### Problem description
Return each line of the entries that holds the string "accès".

========================================================================

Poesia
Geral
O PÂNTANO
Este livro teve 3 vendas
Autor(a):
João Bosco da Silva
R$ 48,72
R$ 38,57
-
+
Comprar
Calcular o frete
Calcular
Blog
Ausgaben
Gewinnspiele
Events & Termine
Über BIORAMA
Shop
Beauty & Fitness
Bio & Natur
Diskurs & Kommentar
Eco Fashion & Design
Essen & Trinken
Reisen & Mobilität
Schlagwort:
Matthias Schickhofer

========================================================================

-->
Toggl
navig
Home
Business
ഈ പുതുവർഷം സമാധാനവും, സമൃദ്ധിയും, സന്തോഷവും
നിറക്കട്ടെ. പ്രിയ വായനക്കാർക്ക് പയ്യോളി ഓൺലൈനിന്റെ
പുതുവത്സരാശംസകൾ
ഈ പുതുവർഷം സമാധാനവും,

========================================================================

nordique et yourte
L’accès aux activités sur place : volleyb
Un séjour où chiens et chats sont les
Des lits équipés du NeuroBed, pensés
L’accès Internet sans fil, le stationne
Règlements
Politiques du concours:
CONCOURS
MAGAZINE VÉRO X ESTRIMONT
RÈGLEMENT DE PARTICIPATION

========================================================================

### Solution to this task
L’accès aux activités sur place : volleyb
L’accès Internet sans fil, le stationne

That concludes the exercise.